**QUOTED PASSAGE**
--------------------------------
Dividend funds pulled in $24.1 billion in the first quarter of 2026, their strongest opening quarter in four years, and a lot of that cash went looking for a boring place to hide from AI-hype exhaustion. The iShares Core High Dividend ETF (NYSEARCA:HDV) is one of them.
HDV holds 75 positions, charges 0.08%, and yields roughly 2.86%, which sits about as far from the concentrated tech trade as a US equity fund can get. The real question is whether HDV earns its keep or just feels safer than it performs.
The income sleeve and the machinery behind it
HDV screens the US market for companies Morningstar considers to have a durable economic moat and enough financial health to keep paying dividends through a downturn. The output is a $13.6 billion portfolio that leans hard into things people buy in every economy. Exxon Mobil (NYSE:XOM | XOM Price Prediction) at 7.12% and AbbVie (NYSE:ABBV) at 6.57%, followed by Chevron (NYSE:CVX) at 5.4% are the three largest positions. The top ten holdings alone are nearly half of the fund.
--------------------------------
**EXERCISE TASKS**
A: Output the HDV article word for word from "HDV holds 75" up to and including "than it performs.".
B: Please translate this sentence from the HDV article into Spanish: "The top ten holdings alone are nearly half of the fund."
C: Extend the HDV article with new text that picks up right after its final sentence.
The data that comes next has no connection to the HDV article.

Items drawn from a data source:
--------------------------------
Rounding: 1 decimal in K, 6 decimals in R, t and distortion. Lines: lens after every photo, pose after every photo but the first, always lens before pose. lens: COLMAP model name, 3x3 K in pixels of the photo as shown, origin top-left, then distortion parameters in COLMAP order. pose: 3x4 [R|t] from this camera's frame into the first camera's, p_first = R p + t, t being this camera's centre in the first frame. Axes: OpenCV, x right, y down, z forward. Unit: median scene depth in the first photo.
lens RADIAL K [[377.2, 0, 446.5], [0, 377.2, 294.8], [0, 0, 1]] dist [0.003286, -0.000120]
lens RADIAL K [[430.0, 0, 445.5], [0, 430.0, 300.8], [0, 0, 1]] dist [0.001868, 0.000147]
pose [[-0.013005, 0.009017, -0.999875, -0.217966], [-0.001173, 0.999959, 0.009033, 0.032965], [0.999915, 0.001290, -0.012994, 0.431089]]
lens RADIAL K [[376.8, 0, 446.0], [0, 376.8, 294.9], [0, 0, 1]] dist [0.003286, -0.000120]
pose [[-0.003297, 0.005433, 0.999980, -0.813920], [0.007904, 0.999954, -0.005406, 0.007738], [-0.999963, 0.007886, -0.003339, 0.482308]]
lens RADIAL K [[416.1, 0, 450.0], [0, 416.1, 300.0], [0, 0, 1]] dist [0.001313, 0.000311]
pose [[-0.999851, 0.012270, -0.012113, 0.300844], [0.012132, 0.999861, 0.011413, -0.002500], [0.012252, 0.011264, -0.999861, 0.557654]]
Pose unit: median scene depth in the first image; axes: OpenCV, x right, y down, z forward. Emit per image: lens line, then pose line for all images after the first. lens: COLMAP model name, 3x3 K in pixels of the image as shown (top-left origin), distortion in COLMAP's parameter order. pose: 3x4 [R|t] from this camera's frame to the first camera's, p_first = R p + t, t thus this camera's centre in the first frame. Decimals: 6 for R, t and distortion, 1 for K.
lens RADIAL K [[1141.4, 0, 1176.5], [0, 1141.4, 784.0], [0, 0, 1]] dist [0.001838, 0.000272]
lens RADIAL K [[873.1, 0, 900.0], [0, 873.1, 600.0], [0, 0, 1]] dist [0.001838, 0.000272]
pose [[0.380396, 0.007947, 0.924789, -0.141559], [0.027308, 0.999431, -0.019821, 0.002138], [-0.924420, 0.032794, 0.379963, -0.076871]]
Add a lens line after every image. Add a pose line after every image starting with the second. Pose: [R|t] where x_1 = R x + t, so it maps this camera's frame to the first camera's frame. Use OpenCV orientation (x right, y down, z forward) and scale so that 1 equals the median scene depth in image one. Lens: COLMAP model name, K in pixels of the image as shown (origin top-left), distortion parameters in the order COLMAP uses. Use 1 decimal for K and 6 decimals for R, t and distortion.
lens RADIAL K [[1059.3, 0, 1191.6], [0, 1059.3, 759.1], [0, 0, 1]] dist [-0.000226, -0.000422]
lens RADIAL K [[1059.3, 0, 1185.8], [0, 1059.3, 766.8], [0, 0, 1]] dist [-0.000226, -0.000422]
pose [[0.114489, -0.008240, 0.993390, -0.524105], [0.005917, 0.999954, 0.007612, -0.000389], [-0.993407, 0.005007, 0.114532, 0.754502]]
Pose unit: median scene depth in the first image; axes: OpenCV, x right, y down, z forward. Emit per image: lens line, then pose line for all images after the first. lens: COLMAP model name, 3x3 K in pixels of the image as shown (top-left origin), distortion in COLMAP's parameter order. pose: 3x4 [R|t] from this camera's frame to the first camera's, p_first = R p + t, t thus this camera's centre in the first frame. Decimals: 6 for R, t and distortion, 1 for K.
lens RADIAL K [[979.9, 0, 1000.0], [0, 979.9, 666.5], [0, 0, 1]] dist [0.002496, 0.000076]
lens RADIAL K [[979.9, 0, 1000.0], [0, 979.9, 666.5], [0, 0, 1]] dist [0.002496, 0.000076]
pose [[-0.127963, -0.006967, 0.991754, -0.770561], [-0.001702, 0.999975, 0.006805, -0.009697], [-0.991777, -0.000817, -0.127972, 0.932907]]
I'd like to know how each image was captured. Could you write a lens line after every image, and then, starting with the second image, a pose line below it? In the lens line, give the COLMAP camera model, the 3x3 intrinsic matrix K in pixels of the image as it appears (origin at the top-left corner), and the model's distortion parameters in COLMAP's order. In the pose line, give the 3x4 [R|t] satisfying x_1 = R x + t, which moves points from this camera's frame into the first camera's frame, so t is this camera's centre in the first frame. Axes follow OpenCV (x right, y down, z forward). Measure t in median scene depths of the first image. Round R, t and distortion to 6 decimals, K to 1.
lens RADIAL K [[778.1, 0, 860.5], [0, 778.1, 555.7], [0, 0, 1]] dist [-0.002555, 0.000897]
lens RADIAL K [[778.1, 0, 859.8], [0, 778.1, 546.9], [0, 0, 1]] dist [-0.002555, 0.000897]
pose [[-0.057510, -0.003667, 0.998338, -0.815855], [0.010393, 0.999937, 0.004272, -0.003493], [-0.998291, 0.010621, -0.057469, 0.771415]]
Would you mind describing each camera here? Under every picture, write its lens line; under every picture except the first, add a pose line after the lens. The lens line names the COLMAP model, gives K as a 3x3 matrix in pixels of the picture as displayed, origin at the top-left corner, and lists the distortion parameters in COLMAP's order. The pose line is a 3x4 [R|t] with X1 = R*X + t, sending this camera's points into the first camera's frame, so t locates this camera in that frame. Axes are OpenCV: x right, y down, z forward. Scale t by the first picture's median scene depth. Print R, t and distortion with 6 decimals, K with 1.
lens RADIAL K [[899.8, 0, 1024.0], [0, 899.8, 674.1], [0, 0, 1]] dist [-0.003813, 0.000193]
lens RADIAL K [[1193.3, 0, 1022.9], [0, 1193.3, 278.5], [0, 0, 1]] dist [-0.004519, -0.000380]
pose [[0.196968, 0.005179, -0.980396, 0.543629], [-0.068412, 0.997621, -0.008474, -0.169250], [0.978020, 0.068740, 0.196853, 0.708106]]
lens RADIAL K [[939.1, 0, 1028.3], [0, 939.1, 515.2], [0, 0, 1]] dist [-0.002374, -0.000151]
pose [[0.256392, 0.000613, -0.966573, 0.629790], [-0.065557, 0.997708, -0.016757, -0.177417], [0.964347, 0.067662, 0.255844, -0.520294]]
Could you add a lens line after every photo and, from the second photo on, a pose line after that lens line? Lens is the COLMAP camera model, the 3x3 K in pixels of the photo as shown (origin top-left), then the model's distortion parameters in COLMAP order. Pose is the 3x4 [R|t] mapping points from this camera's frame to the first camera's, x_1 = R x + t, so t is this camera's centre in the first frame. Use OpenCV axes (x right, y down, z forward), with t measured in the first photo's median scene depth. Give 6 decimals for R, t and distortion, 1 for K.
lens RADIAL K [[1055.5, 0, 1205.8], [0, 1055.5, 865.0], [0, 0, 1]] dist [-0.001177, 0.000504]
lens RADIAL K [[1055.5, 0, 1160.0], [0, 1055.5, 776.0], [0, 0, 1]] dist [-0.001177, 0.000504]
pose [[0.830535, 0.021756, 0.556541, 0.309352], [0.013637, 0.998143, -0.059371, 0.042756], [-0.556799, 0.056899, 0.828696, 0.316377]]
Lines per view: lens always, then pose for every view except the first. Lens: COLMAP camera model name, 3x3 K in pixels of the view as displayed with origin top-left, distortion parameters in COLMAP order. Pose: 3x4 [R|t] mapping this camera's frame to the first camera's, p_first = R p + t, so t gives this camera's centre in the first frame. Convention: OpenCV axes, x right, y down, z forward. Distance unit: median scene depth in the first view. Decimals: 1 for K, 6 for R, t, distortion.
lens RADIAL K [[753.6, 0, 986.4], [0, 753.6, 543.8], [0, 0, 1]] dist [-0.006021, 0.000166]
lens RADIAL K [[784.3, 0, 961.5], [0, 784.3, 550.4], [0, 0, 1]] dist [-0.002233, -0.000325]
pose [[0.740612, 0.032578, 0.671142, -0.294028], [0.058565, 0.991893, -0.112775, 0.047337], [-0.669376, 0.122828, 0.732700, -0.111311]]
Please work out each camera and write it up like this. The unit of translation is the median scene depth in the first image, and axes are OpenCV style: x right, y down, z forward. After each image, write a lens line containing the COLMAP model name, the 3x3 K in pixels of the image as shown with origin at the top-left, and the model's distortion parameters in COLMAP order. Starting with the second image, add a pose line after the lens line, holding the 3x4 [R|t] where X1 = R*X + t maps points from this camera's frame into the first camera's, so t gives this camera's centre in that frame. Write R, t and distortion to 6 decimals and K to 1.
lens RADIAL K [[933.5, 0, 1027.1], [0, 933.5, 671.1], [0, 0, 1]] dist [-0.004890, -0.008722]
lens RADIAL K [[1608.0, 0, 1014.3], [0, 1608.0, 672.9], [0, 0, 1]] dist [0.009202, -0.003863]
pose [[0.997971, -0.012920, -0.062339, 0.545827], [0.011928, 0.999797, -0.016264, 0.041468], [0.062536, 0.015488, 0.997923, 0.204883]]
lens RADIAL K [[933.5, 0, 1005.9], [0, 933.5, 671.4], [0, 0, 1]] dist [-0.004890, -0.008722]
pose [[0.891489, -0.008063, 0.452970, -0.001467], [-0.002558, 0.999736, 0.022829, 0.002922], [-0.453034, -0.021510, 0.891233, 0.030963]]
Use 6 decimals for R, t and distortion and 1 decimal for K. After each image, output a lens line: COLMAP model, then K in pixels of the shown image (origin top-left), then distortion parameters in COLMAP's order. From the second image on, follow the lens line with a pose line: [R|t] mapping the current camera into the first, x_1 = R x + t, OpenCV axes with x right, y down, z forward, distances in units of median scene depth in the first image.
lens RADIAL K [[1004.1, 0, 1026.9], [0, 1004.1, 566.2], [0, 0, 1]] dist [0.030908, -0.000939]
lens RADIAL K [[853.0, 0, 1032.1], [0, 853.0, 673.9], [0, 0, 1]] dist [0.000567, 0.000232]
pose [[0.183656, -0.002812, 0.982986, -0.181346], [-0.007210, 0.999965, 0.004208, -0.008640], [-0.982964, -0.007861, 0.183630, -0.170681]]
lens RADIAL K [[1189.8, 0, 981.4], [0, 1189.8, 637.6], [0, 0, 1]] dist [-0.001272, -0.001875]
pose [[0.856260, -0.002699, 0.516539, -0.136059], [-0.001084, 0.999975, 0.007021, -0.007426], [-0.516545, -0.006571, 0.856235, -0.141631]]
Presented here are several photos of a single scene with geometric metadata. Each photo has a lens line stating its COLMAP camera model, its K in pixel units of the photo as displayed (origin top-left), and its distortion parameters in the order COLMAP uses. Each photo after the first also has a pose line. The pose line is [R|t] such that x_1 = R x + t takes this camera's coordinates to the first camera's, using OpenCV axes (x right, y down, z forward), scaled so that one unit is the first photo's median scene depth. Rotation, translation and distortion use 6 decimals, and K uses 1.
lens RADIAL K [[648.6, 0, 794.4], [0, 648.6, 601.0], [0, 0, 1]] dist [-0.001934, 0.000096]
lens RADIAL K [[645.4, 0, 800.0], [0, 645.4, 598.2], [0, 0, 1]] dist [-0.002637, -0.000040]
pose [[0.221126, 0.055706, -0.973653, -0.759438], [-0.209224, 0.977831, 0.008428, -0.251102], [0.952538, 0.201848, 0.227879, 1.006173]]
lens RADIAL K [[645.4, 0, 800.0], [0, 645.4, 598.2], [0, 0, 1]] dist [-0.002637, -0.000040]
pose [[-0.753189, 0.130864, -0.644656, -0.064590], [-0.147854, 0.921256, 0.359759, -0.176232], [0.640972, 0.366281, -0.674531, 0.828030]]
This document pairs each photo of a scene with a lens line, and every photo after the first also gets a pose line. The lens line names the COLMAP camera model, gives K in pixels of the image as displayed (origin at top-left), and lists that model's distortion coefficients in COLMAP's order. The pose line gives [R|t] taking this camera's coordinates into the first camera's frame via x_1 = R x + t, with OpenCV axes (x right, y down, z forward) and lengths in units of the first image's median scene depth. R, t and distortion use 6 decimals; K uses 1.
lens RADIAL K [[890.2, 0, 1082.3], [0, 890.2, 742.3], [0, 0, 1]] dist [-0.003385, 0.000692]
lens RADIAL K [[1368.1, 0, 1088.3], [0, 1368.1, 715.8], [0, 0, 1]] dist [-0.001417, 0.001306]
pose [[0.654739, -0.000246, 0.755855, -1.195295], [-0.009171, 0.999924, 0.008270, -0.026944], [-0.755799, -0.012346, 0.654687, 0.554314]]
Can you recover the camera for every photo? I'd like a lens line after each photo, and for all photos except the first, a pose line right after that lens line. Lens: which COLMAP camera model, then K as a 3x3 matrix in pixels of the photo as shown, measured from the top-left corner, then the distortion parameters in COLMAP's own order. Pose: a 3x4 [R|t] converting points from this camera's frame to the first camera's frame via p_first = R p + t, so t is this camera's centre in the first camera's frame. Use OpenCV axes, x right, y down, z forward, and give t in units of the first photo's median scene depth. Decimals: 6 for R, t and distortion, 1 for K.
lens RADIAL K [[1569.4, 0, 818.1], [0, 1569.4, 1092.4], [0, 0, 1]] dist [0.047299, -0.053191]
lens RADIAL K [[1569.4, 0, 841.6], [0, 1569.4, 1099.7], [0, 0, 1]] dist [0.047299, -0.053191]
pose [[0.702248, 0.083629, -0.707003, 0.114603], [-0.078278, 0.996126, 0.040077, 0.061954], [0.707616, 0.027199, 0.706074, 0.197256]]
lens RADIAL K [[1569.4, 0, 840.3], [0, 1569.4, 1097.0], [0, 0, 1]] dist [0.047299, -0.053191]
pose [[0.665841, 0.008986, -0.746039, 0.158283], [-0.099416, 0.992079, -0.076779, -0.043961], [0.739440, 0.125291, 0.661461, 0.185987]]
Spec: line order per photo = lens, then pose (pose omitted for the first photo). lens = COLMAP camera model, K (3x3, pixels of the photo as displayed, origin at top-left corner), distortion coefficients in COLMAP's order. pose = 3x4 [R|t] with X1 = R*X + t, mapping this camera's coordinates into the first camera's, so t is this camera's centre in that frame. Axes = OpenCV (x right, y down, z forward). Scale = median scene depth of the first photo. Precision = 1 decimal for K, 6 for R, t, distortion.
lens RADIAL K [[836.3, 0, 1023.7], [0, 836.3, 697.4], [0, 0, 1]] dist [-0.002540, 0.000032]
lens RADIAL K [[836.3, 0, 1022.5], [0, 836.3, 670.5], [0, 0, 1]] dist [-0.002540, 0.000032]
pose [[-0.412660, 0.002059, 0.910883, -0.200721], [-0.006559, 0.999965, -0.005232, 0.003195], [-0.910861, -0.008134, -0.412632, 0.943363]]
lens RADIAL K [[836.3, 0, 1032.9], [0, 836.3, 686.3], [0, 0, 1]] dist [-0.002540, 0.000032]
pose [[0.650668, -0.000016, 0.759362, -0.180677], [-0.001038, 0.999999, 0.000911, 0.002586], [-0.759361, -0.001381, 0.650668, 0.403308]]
--------------------------------
**EXERCISE RESPONSES**
A:
HDV holds 75 positions, charges 0.08%, and yields roughly 2.86%, which sits about as far from the concentrated tech trade as a US equity fund can get. The real question is whether HDV earns its keep or just feels safer than it performs.

B: Solo las diez principales posiciones representan casi la mitad del fondo.

C:
The return engine is straightforward. You collect quarterly dividends from mature cash-generative businesses and hope the underlying stocks do not de-rate faster than the payouts arrive. Distributions have been steady but lumpy, with $3.91 per share paid across 2025 versus $4.12 in 2024, so the predictable-income pitch is directionally true rather than metronomic.
Does the anti-hype trade actually work
Year to date, HDV has done exactly what its buyers wanted. It is up roughly 15% through July 6, while the S&P 500 has gained about 10.7%. Over the trailing year the two are close, with HDV at around 20% and the SPDR S&P 500 ETF Trust (NYSEARCA:SPY) at roughly 21.4%. The value-over-growth rotation of 2026 is finally paying dividend investors back for years of patience.
Zoom out and the picture flips. If you reinvested, HDV returned about 69.6% over five years against SPY’s 85%, essentially a tie before you add HDV’s fatter dividend stream. Over ten years the gap is brutal. HDV delivered about 144% versus roughly 323% for SPY. Again, this is if you reinvested. However, even dividend reinvestment can never narrow the lead to parity. Owning HDV through a full cycle has meant trading meaningful capital appreciation for a more reliable cash yield.
The tradeoffs are real
- Sector concentration. Energy and midstream names sit at roughly 22% of the fund, and consumer staples add another 24%. When crude cracks or tobacco regulation tightens, HDV feels it in a way a broad index does not.
- Rate sensitivity. The 10-year Treasury at 4.48% already pays more than HDV’s dividend yield with no equity risk. If yields push toward the 4.67% May high, utility and pharma holdings typically de-rate first.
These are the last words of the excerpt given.